Die 99ers treffen nicht mehr
99ers-Coach Mario Richer war von den letzten Ergebnissen nur wenig angetan. Es hapert plötzlich an der Chancenauswertung. Am Sonntag verloren die Grazer beim Spitzenreiter in Linz mit 1:4.

Foto © GEPA
Nach vier Heimsiegen in Serie sind die 99ers vom Erfolgskurs abgekommen. Einem Penalty-Sieg in Wien stehen in den letzten vier Partien drei deutliche Niederlagen gegenüber. Gegen Laibach (0:4), Zagreb (1:6) und in Linz (1:4) gab es nichts zu melden. In den Ergebnissen offenbart sich für Coach Mario Richer auch schon das Hauptproblem: "Wir schießen plötzlich keine Tore mehr. Die Chancen sind da, massig sogar, aber wir treffen nicht einmal das leere Tor. Und dann kommt die Verunsicherung. Auch unser zu Saisonbeginn so starkes Powerplay leidet darunter. Wir haben nach wie vor Möglichkeiten in Überzahl, aber es folgt kein Abschluss mehr."
Keine Panik
Wie Richer das ändern will? "Wir dürfen da jetzt nicht in Panik verfallen. Schlimmer wäre es, wenn wir keine Chancen hätten. Aber wir spielen immer voll mit, waren zuletzt gegen Zagreb und auch in Linz bis zur Hälfte des Spiels die bessere Mannschaft. Der Knopf wird wieder aufgehen und wenn Woger und Lefebvre zurück sind, tun wir uns sicher auch leichter. Wir müssen ja nicht nächste Woche den Stanley Cup gewinnen. Erst zum Play-off müssen wir voll da sein und bis dahin ist noch Zeit."
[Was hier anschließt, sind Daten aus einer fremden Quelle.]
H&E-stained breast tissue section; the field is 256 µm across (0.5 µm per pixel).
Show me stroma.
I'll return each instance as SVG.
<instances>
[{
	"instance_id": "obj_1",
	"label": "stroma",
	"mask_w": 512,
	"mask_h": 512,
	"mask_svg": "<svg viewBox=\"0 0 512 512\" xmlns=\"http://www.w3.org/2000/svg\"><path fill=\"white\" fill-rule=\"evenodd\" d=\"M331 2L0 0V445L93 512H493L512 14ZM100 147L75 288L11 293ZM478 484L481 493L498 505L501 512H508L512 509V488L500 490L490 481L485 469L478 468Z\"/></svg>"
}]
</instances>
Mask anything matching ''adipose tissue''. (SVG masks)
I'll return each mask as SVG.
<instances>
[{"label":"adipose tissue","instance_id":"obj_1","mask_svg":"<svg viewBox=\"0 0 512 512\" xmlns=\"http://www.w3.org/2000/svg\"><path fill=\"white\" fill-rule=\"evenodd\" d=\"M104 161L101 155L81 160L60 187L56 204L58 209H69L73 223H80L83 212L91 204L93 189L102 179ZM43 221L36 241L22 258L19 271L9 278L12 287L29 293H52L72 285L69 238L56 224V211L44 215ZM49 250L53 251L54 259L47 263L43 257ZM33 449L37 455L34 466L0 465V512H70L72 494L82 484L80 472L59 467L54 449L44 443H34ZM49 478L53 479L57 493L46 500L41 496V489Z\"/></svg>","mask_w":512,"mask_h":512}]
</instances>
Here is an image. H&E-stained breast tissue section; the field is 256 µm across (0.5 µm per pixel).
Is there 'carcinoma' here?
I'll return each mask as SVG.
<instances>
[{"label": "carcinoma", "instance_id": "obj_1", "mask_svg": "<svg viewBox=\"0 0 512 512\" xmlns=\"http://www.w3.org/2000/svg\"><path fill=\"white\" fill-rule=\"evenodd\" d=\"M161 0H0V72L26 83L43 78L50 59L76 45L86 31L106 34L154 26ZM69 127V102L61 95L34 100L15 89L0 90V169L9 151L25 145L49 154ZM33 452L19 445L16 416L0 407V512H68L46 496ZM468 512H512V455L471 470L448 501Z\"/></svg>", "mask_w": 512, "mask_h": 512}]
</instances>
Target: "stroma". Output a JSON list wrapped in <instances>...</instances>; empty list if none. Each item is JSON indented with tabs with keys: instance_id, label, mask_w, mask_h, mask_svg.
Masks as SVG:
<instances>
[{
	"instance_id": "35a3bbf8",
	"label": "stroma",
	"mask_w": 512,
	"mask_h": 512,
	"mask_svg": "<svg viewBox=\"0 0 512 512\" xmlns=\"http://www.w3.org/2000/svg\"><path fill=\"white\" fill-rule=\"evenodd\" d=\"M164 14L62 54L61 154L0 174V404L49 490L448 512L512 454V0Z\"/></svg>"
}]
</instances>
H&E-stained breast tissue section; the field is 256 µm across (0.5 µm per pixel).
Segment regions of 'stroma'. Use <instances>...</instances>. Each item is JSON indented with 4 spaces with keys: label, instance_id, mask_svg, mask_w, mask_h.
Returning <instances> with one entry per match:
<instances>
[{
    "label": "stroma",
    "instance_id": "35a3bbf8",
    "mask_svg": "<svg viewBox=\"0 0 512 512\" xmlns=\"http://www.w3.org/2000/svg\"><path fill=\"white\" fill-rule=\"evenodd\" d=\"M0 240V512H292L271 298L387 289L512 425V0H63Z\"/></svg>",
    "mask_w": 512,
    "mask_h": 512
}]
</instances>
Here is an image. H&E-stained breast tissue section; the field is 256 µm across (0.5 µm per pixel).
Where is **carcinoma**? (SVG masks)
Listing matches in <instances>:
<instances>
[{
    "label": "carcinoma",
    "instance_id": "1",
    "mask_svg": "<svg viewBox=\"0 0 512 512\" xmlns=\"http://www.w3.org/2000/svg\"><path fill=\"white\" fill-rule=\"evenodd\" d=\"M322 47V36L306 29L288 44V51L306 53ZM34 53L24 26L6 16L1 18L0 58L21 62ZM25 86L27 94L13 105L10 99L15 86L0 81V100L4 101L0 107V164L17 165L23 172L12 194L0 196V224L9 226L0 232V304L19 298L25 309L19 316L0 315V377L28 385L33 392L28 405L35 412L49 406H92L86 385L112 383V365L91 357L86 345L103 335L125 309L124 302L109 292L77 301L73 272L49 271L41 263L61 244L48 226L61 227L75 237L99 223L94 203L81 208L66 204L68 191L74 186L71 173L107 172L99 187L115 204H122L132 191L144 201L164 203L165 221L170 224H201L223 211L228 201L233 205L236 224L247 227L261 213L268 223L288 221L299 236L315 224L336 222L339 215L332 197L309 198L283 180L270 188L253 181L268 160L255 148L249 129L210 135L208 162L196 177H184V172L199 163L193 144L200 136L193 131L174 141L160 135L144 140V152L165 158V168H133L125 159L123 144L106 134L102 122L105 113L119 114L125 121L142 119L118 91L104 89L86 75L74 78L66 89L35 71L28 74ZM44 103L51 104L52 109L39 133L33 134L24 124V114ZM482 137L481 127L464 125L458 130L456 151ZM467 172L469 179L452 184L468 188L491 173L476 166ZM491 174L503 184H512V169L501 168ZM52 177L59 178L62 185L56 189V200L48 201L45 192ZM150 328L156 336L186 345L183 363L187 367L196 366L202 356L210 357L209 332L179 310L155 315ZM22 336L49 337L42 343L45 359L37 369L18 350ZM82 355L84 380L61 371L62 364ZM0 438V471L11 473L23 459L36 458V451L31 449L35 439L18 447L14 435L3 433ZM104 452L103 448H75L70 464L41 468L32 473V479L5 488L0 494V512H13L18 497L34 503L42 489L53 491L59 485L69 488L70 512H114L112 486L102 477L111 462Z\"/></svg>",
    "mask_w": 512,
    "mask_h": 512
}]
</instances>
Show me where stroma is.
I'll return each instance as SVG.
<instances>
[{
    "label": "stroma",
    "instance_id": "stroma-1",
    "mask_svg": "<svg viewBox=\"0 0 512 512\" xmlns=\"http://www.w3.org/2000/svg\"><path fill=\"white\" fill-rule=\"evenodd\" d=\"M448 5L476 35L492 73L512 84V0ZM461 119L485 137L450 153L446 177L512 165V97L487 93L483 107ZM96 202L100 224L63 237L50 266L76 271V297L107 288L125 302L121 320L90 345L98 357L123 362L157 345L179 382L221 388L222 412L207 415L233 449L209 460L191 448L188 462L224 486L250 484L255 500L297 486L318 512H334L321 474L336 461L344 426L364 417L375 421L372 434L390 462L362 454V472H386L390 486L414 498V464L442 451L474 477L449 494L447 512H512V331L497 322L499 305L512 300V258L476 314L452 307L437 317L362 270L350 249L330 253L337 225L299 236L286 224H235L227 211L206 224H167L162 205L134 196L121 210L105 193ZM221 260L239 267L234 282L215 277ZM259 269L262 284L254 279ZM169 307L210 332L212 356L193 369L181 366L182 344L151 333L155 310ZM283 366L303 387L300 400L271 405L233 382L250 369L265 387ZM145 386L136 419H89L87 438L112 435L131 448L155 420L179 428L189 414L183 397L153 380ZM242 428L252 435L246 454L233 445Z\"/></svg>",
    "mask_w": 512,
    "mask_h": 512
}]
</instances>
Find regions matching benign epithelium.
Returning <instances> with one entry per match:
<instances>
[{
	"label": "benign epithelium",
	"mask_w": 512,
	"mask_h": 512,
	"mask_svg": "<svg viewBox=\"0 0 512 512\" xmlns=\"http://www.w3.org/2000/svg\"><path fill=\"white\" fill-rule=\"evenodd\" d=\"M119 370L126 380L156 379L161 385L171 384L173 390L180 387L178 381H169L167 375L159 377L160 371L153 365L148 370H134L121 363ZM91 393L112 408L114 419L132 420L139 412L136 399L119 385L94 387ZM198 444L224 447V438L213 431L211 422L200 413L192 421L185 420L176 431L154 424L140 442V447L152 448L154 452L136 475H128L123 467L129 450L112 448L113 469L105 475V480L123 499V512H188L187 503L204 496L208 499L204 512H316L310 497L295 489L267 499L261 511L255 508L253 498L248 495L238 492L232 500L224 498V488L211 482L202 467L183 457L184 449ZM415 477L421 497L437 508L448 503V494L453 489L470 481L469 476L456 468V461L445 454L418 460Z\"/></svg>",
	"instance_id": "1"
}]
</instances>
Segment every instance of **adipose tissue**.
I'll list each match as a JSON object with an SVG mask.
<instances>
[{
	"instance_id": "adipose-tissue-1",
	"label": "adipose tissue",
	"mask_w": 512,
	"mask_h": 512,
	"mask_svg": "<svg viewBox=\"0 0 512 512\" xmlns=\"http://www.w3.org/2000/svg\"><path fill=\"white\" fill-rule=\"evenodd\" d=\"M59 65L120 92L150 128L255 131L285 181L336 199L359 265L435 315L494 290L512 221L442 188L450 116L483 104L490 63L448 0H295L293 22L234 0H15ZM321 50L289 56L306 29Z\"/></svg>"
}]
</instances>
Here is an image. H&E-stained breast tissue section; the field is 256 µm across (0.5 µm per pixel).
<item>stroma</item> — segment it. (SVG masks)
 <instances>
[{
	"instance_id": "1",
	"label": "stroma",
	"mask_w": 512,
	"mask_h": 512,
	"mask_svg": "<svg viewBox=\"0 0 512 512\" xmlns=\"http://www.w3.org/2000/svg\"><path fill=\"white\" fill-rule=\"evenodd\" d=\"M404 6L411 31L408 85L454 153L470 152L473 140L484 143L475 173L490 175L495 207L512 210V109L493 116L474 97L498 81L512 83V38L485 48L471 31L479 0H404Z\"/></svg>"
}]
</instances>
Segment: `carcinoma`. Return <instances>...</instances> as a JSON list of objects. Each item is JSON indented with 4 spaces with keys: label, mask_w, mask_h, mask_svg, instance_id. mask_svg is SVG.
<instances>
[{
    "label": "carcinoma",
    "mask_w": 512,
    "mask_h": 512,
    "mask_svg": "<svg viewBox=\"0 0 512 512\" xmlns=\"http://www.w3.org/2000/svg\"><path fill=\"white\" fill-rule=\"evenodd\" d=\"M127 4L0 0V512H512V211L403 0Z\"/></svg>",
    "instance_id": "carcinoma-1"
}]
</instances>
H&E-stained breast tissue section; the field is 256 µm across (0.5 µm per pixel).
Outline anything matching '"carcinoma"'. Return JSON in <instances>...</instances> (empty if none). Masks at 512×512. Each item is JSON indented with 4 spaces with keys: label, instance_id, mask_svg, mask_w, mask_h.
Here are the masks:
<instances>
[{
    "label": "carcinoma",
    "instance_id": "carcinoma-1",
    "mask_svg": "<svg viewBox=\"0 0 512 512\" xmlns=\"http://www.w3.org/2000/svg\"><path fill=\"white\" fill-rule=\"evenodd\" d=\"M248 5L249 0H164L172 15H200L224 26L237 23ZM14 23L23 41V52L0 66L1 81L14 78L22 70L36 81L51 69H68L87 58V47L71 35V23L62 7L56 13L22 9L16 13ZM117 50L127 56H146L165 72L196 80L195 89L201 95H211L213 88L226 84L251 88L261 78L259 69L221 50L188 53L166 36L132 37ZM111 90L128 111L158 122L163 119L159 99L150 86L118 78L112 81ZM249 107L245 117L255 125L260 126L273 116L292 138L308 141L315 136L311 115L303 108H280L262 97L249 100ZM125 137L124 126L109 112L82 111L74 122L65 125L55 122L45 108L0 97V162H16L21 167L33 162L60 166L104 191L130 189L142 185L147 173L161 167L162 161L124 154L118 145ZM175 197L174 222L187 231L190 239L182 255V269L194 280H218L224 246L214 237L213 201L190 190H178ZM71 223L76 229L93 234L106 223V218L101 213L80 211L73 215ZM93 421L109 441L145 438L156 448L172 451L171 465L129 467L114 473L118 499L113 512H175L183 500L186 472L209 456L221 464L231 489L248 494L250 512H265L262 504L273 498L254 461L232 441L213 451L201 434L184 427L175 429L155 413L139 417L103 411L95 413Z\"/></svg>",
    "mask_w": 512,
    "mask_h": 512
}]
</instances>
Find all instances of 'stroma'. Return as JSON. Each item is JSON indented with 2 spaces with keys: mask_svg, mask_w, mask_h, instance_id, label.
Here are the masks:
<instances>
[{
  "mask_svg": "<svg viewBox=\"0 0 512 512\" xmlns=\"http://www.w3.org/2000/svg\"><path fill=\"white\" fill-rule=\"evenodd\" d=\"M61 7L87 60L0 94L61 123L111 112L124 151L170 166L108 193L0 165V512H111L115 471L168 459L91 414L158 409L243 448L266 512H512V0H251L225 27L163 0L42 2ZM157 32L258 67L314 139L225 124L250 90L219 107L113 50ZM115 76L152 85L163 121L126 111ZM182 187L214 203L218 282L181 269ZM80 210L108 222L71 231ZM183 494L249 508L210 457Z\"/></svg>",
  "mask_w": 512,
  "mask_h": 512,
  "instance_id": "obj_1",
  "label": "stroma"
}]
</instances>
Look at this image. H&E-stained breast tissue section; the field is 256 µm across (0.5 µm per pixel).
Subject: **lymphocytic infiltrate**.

Am Dienstag in Szekesfehervar wartet wieder ein hartes Auswärtsmatch - noch ohne Woger (könnte bis Freitag wieder fit werden) und den gesperrten Lefebvre. Richer überlegt übrigens, diesmal vielleicht Back-up-Goalie Artiom Konowalow von Beginn an die Chance im Tor zu geben.